No city built on an abstract hill here; the rabbit warren under Arden Benbow’s property mirrors the warren of interrelating voices and attentive readers built by the narrative. “Earthquakes,” a geologist explains in the novel, “are dynamic reactions against prolonged inactivity.” Many people, he says, “like to think the earth is a finished product, while there’s really no such thing. Earthquakes remind us.” In a cultural environment trained to regard its survival as being dependent upon lines drawn in the sand, earthquakes are nevertheless inevitable; earthquakes are the result of ongoing change intruding upon a world of perceived permanence. Chicano writers, Native American, and Western American writers generally—to mention only those who are the subject of this essay—have been forced into “prolonged inactivity” by such lines of demarcation. A book like Faultline plays with the inevitable interaction of those conflicting perceptions.

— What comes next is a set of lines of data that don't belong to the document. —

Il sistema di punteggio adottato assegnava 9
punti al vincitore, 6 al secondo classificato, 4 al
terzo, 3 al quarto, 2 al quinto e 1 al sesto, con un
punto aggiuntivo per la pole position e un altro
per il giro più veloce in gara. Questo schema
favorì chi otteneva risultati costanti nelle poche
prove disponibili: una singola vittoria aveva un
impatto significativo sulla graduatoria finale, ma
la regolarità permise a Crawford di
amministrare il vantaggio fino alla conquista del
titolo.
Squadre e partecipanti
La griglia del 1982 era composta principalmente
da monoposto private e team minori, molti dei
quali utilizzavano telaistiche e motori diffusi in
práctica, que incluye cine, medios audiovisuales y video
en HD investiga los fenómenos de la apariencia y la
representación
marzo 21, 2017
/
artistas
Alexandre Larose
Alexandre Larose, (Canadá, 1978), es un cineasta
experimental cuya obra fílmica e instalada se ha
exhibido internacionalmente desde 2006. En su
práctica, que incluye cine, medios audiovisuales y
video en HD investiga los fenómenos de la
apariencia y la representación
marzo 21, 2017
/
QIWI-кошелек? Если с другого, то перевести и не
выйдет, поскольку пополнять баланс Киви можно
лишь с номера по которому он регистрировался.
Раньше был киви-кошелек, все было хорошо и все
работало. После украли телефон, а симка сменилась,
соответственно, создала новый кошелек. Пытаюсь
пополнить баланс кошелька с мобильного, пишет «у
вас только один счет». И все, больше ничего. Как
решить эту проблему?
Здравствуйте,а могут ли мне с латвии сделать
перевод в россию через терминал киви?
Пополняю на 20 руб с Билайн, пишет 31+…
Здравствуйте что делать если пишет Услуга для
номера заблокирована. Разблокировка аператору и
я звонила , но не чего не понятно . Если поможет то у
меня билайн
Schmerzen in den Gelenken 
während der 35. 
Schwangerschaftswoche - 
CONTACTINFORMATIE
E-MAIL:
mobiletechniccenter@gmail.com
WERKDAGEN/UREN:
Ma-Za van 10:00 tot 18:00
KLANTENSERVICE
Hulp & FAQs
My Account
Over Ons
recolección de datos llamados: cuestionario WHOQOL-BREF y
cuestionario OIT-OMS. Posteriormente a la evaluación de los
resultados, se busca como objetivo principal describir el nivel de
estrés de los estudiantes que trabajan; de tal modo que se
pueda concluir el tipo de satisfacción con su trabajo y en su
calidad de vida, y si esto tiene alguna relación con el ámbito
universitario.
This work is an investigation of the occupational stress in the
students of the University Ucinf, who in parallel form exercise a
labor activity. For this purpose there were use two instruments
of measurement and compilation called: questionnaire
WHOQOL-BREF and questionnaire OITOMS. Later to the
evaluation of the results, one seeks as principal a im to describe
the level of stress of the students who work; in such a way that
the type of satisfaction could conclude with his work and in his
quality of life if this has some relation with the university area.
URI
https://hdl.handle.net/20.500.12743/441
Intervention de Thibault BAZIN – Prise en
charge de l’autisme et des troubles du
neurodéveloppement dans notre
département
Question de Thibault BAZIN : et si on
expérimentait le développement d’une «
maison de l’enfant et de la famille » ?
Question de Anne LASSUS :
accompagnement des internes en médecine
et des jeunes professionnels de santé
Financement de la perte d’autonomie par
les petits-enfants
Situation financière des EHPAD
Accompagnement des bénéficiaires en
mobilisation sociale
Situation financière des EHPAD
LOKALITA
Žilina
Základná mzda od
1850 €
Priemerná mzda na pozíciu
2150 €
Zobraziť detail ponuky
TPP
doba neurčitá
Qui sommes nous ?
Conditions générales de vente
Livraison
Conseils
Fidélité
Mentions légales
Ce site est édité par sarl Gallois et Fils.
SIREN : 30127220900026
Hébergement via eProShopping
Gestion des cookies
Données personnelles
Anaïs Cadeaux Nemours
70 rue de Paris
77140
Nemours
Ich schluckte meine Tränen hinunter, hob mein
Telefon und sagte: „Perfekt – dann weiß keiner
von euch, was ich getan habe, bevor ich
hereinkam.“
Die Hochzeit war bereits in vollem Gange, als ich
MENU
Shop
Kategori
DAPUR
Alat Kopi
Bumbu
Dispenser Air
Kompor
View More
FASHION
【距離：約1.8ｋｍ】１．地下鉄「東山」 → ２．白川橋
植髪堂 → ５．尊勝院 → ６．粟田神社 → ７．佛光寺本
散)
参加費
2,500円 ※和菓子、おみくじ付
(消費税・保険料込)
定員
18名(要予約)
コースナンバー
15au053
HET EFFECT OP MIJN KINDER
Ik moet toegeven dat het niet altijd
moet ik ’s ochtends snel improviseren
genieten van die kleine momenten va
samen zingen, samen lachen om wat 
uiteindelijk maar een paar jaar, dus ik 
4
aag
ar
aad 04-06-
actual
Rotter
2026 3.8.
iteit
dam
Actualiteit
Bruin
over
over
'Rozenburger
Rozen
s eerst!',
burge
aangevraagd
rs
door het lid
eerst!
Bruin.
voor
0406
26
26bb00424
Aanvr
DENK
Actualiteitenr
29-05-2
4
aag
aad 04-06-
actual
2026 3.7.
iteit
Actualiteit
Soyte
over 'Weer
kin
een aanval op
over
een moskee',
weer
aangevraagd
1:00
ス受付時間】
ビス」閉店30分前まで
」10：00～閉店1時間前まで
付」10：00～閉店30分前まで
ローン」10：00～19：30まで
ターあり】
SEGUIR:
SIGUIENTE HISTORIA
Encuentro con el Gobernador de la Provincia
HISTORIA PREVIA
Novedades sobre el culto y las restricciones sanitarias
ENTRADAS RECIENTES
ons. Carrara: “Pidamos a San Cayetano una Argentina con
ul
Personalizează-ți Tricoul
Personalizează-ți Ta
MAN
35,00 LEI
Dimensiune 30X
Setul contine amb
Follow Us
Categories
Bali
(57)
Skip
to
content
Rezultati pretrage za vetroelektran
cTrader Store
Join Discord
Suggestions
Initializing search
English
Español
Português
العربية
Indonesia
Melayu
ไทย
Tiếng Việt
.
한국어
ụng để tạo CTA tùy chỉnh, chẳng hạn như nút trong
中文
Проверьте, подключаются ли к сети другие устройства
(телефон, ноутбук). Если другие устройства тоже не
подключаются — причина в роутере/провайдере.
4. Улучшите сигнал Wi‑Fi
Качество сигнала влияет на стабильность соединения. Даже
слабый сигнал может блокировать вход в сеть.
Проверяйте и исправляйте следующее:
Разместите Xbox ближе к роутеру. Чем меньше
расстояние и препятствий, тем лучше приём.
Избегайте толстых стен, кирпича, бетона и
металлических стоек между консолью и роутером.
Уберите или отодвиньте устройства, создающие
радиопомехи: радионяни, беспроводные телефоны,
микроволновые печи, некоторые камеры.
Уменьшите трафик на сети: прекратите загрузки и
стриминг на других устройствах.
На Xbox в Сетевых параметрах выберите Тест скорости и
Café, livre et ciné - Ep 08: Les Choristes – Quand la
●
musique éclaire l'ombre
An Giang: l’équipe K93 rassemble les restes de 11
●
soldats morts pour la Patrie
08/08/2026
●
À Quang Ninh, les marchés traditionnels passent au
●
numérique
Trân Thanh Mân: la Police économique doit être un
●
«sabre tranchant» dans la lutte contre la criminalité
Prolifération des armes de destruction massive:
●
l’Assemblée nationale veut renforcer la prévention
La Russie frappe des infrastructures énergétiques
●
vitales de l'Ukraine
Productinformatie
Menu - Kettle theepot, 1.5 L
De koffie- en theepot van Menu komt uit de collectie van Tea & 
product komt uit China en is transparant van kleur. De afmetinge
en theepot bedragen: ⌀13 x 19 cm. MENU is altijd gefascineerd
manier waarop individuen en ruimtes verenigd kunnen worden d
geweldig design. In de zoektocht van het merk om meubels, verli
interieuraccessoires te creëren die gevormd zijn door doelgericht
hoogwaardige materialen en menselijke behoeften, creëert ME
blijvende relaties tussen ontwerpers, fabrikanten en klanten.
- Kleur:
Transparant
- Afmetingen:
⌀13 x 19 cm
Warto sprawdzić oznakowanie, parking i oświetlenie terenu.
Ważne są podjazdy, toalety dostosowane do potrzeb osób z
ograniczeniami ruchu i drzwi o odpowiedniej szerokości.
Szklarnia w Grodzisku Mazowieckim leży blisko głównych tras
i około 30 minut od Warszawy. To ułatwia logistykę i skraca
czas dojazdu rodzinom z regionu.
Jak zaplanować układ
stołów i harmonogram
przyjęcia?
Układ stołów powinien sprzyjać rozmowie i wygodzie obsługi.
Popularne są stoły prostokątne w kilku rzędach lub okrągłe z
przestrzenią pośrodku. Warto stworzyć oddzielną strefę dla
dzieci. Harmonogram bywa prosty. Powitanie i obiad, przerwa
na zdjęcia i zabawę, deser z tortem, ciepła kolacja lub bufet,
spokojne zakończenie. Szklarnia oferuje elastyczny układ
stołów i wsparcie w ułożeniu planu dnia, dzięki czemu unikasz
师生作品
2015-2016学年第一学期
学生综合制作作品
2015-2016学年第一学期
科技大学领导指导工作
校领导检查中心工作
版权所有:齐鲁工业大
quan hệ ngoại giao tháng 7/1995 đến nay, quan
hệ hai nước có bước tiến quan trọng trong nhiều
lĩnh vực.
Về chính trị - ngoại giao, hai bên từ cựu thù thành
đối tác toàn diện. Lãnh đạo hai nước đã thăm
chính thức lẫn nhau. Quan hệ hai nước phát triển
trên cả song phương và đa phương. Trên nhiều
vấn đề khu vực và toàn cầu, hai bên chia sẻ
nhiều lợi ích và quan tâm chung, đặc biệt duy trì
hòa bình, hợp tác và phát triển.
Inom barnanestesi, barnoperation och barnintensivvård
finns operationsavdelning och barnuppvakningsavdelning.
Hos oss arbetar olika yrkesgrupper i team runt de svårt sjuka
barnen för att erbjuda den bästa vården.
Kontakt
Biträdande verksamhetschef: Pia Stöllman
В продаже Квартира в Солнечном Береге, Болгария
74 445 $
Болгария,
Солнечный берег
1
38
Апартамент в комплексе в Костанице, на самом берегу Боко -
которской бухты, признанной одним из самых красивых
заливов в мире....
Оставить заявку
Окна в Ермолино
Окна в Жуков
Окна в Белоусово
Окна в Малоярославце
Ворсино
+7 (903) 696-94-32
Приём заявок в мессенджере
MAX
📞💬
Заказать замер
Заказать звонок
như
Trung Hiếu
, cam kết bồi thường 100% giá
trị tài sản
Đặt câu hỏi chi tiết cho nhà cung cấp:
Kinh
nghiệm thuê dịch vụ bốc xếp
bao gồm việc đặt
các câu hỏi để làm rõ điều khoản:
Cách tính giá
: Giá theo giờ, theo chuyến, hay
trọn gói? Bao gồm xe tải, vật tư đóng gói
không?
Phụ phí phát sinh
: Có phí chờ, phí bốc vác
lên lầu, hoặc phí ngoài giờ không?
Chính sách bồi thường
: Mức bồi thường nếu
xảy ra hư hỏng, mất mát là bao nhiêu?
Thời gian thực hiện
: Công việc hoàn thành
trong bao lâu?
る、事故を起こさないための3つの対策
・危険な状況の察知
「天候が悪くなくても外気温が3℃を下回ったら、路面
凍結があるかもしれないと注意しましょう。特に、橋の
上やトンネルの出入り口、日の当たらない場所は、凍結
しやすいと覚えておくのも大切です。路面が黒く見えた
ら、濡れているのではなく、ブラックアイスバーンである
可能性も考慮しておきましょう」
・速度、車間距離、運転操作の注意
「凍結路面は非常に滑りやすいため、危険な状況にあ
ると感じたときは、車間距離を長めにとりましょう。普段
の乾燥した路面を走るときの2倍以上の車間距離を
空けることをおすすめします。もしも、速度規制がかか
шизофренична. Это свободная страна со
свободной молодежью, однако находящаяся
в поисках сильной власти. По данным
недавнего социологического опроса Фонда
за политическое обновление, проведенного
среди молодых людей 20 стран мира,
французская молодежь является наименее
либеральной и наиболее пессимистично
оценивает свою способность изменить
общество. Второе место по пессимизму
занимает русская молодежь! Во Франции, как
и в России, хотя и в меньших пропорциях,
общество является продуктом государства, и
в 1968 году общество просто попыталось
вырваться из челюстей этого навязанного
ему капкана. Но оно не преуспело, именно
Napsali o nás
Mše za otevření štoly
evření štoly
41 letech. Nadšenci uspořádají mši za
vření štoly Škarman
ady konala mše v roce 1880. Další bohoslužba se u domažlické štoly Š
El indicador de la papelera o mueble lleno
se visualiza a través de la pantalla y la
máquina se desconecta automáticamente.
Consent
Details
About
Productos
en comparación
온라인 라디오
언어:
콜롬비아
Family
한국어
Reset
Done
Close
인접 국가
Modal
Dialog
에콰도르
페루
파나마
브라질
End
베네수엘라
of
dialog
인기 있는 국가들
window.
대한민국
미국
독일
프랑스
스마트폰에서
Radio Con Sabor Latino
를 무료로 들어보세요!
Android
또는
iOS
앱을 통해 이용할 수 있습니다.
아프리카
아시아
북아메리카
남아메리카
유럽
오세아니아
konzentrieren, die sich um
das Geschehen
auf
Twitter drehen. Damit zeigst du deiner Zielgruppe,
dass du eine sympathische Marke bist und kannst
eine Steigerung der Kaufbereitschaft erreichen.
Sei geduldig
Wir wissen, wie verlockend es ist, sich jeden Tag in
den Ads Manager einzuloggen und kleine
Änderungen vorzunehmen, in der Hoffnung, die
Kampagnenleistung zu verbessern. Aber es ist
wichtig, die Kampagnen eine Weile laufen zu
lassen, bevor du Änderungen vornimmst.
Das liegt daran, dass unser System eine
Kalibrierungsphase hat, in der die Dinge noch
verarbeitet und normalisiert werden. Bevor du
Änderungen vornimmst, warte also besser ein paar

What I find striking in the literary and cultural environment of the last twenty years is the extent to which previously excluded voices are making themselves heard. Quite obviously, that would not be happening were there not as well an audience willing to listen. I do not attribute this tendency both to speak and to listen to some kind of “political correctness,” but to the fact, as I have tried to show, that American narrative from its earliest roots struggled with the effort to integrate a sense of mission and a relationship to the land. No single narrative embodies the result, but each contributes to the movement and change. The present essay has been shaped to suggest a larger narrative at work in America, one which runs between the narrative inscription of the early Puritan settlers, which excludes despite its desire to establish contact, and a novelistic one like Sheila Ortiz Taylor’s, which welcomes outside voices and sees earthquakes as demonstrations of underlying energy rather than as shocks to a fixed reality.

Invariably, the “American” story is “Western.” A few years ago, in a book entitled New Ground: Western American Narrative and the Literary Canon, I sought to differentiate between “Western” and “Eastern” narrative. I continue to be fascinated by the literature of the American West, but, contrary to the binary, sectional emphasis I gave to that work, the narrative I describe here takes its characteristics from lines of inclusivity. If a line drawn in the sand in order to establish a “City upon a Hill” were the entire story, then the dangers of political, economic, and social exclusivity would be consistently with us. But Western writers—Silko by her interest in the “relationship between the human being and his or her surroundings,” Mary Austin and Louise Erdrich by their “tracks” connecting human beings, Doig by his reaching back to an individual life of common interests in the past, and Taylor by her rejection of lines that discriminate—remind us that the “city” does not simply sit upon a hill. It has a relationship to the hill, and takes many of its fundamental characteristics from the topography of the hill, such as land formation, elevation, climate, and geologic structure. “Drawing a line in the sand” has multiple meanings and implications, and at its best. Western American writing takes advantage of all that inherent potential.